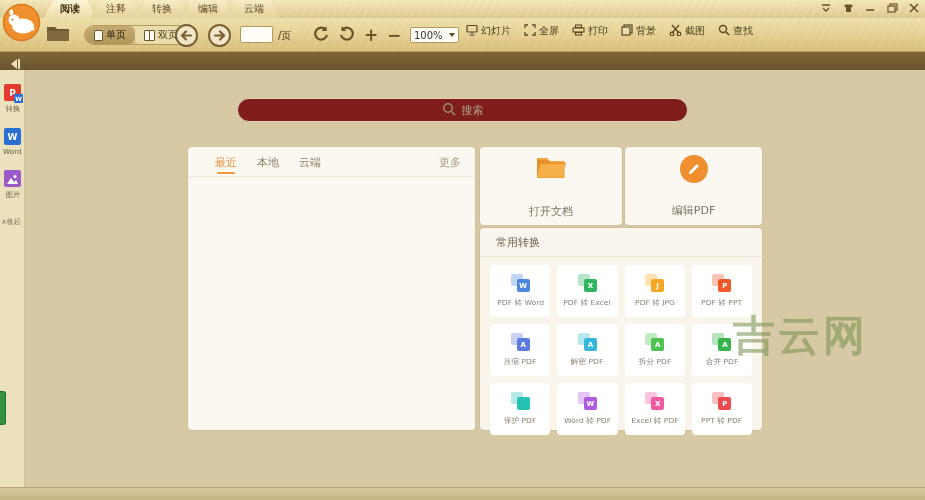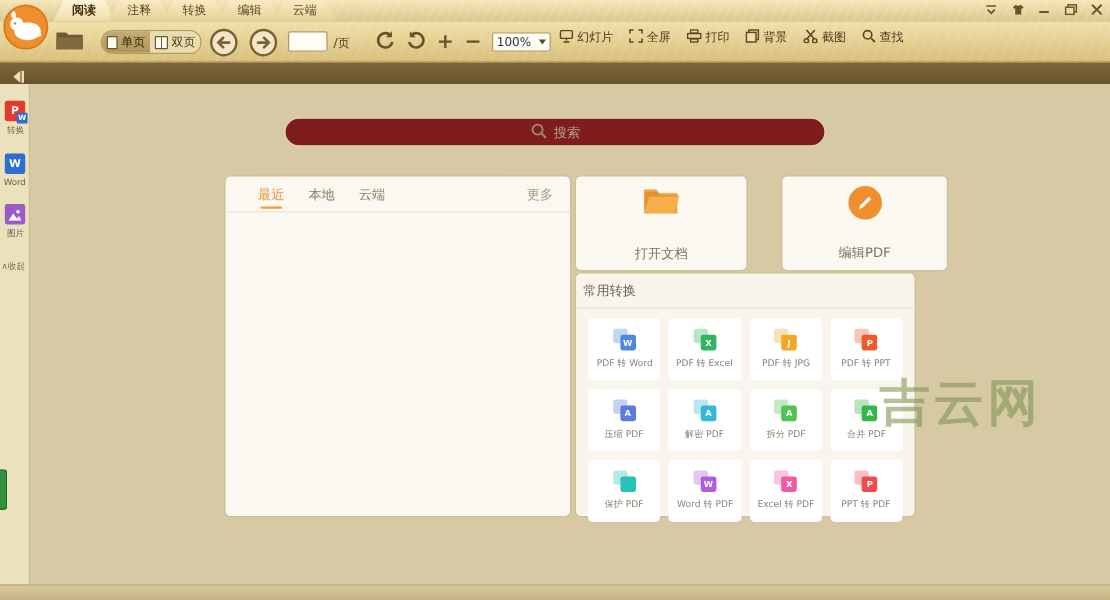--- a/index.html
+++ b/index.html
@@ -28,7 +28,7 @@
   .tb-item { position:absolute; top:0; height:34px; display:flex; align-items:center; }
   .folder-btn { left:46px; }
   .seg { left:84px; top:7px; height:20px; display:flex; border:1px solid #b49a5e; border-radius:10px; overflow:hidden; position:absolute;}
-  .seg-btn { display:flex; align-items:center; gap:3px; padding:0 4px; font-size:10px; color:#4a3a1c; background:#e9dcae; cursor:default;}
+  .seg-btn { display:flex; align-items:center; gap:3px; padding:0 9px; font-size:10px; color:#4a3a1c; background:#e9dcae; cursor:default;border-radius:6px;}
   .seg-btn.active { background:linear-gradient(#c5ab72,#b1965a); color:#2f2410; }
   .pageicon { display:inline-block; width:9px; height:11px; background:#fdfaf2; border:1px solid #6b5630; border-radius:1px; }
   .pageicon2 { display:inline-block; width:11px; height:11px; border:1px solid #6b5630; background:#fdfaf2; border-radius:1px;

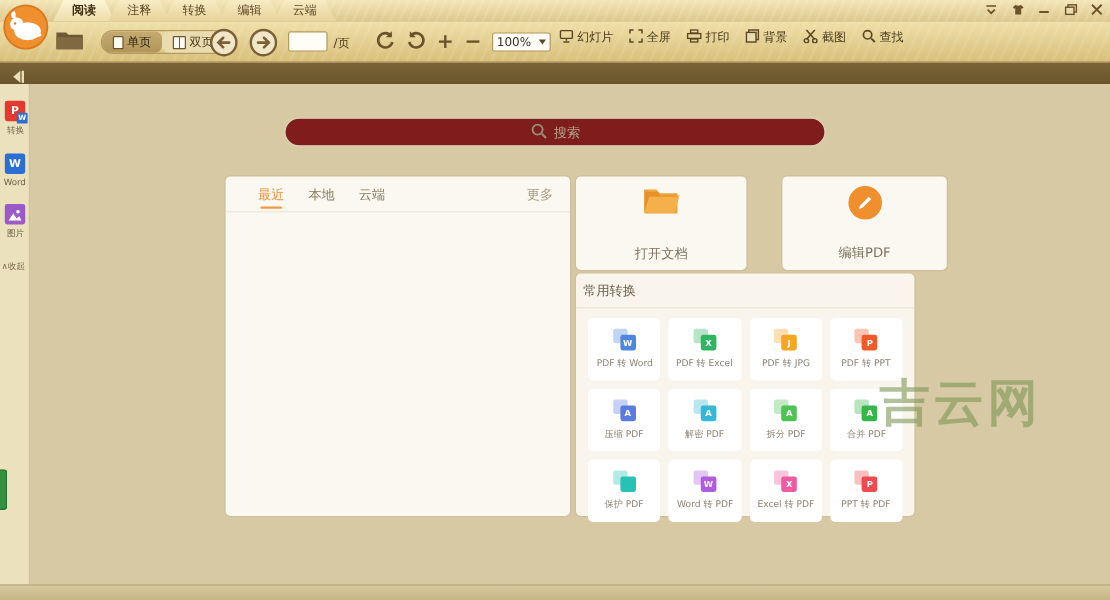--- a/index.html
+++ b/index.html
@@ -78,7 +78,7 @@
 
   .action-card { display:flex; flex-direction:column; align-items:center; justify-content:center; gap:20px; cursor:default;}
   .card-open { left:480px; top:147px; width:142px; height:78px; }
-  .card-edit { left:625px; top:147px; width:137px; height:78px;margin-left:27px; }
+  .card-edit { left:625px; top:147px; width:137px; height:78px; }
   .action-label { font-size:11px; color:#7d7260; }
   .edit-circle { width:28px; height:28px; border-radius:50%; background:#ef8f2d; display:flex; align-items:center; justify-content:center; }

****************

* [Task directions]:
Please repeat exactly the data above from its first line to the line that contains "left:84px; top:7px; height:20px;", inclusive, and leave every picture out.

* [Solved problem]:
--- a/index.html
+++ b/index.html
@@ -28,7 +28,7 @@
   .tb-item { position:absolute; top:0; height:34px; display:flex; align-items:center; }
   .folder-btn { left:46px; }
   .seg { left:84px; top:7px; height:20px; display:flex; border:1px solid #b49a5e; border-radius:10px; overflow:hidden; position:absolute;}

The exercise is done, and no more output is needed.